Pada suatu malam nek Jum bermalam dirumah nenekku. Lain dari biasanya. Malam itu nek Jum benar-benar seperti orang waras. Tidak akan ada yang menyangka jika orang tua ini menyimpan penyakit “gila”. Nek Jum bercerita masa-masa bersama suaminya dulu didusun pada nenekku. Ia bercerita dengan lancar tanpa ada yang ditutup-tutupi. Dari cerita indah sampai yang menakutkan saat-saat menunggui jenazah suaminya seorang diri. Tak lupa juga nek Jum menceritakan awal mulanya berumah tangga dengan almarhum suaminya. Nenekku hanya bisa mendengarkannya dengan penuh perhatian.
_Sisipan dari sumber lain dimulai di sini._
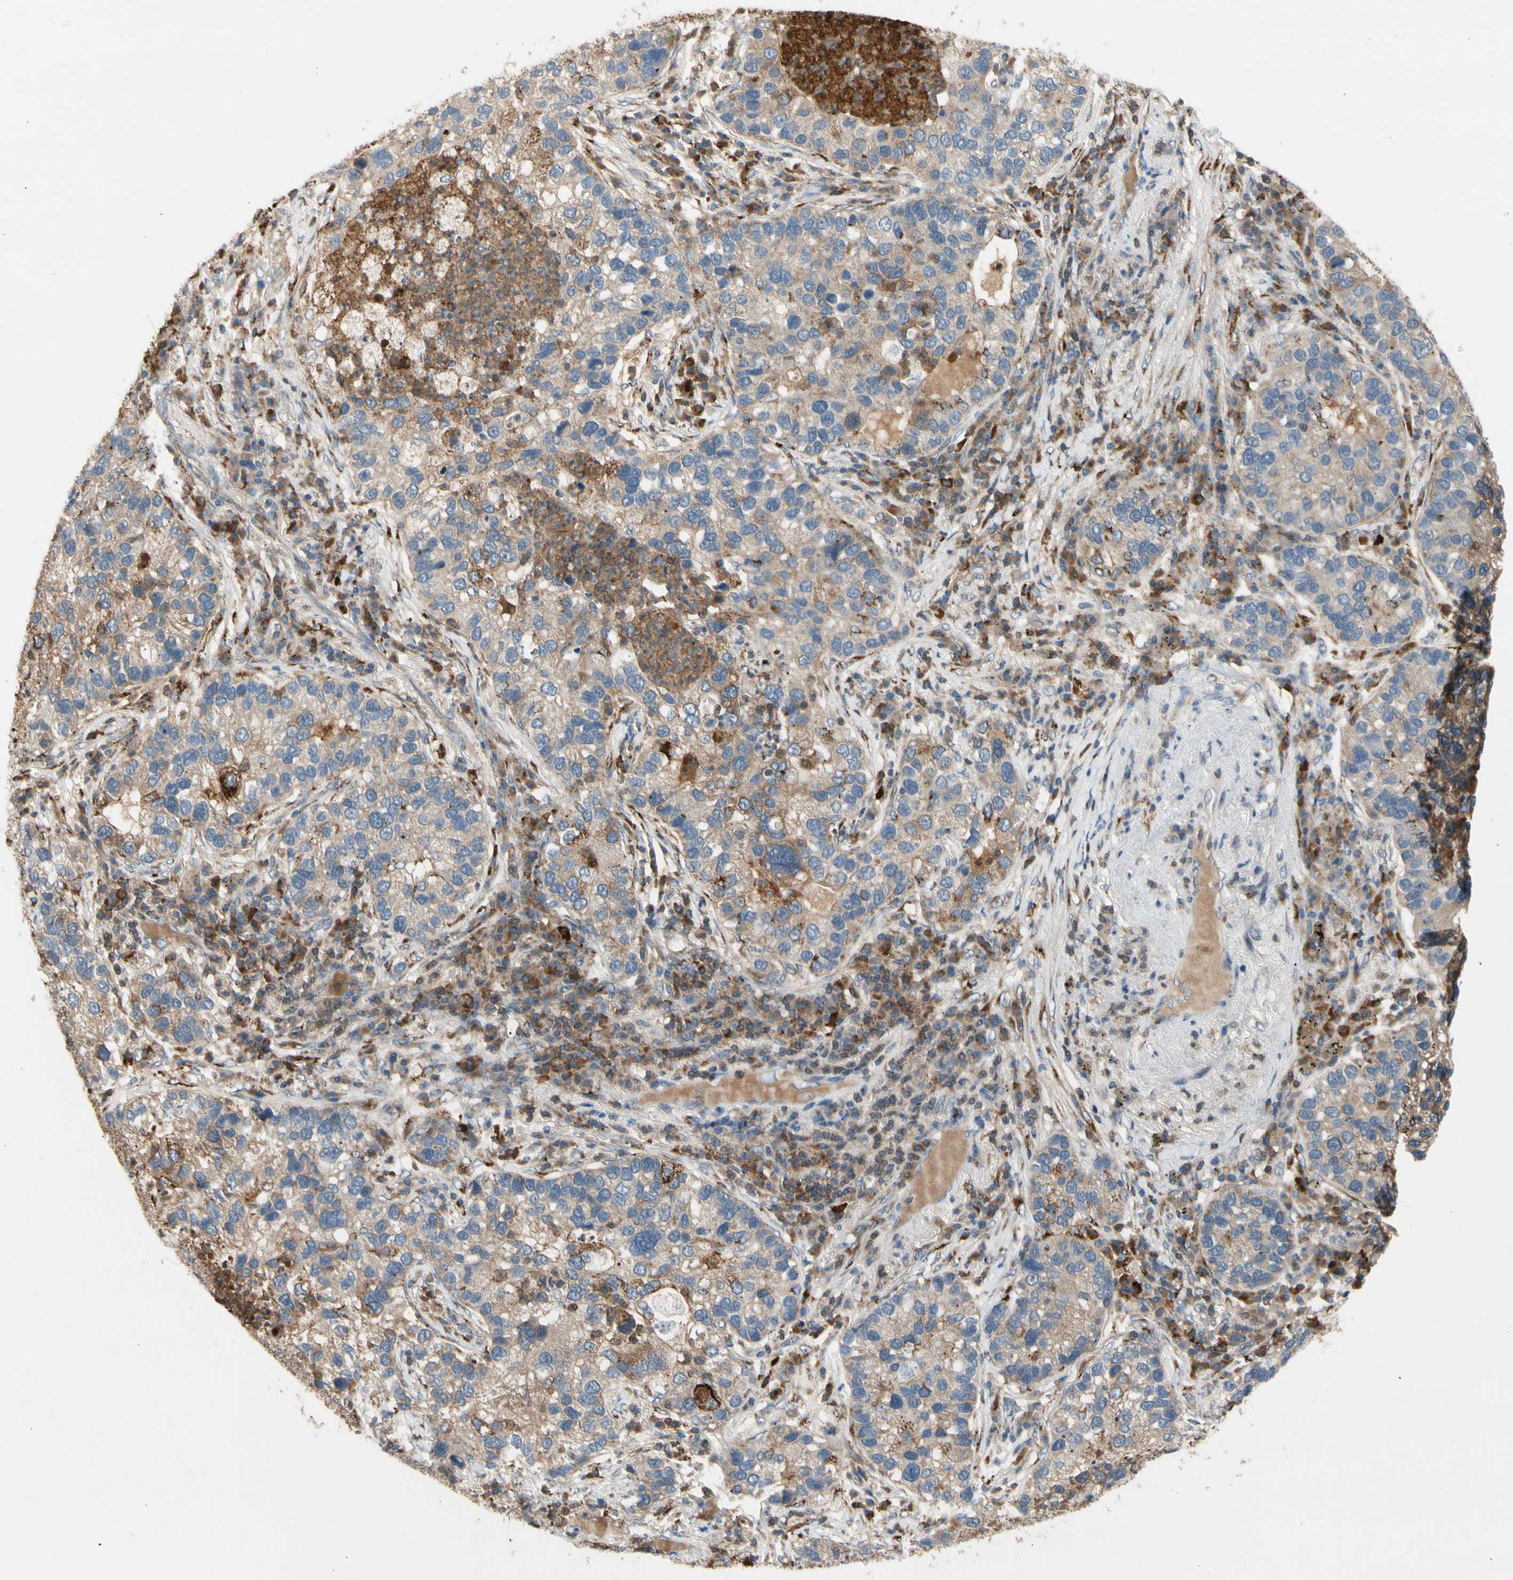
{"staining": {"intensity": "moderate", "quantity": "25%-75%", "location": "cytoplasmic/membranous"}, "tissue": "lung cancer", "cell_type": "Tumor cells", "image_type": "cancer", "snomed": [{"axis": "morphology", "description": "Normal tissue, NOS"}, {"axis": "morphology", "description": "Adenocarcinoma, NOS"}, {"axis": "topography", "description": "Bronchus"}, {"axis": "topography", "description": "Lung"}], "caption": "IHC (DAB) staining of adenocarcinoma (lung) exhibits moderate cytoplasmic/membranous protein positivity in about 25%-75% of tumor cells. (brown staining indicates protein expression, while blue staining denotes nuclei).", "gene": "GALNT5", "patient": {"sex": "male", "age": 54}}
Menurut nek Jum, suaminya memiliki ilmu yang disebut orang “Sintak Roh”. Semacam ilmu pelet tetapi dikhususkan untuk pasangan yang sudah menikah.

*Sintak Roh merupakan sejenis ilmu pelet tingkat tinggi dan langka. Ada yang menyebut sintak roh sebagai ritual menikahkan roh kedua pasangan. Biasanya orang yang mempunyai ilmu ini akan menggelar pernikahan dua kali dalam hidupnya. Pertama, nikah seperti orang-orang pada umumnya(nikah jasmani). Kedua, nikah secara bathin (roh/ruh) yang hanya dilakukan berdua(suami-istri) dengan persetujuan kedua belah pihak secara rahasia tanpa diketahui orang lain.
Tentang bagaimana ritualnya penulis juga tidak mendapatkan penjelasan dari ibu. Akan tetapi, intinya selain menikah secara umum orang yang menggunakan ilmu ini akan menikah lagi berdua dengan mengikat sumpah perjanjian saling setia, sehidup semati. Bila salah satu meninggal lebih dulu, maka pasangannya takkan bisa mendapatkan pasangan yang lain. Ia akan ikut meninggal juga paling cepat tiga hari, dan paling lama setahun kemudian.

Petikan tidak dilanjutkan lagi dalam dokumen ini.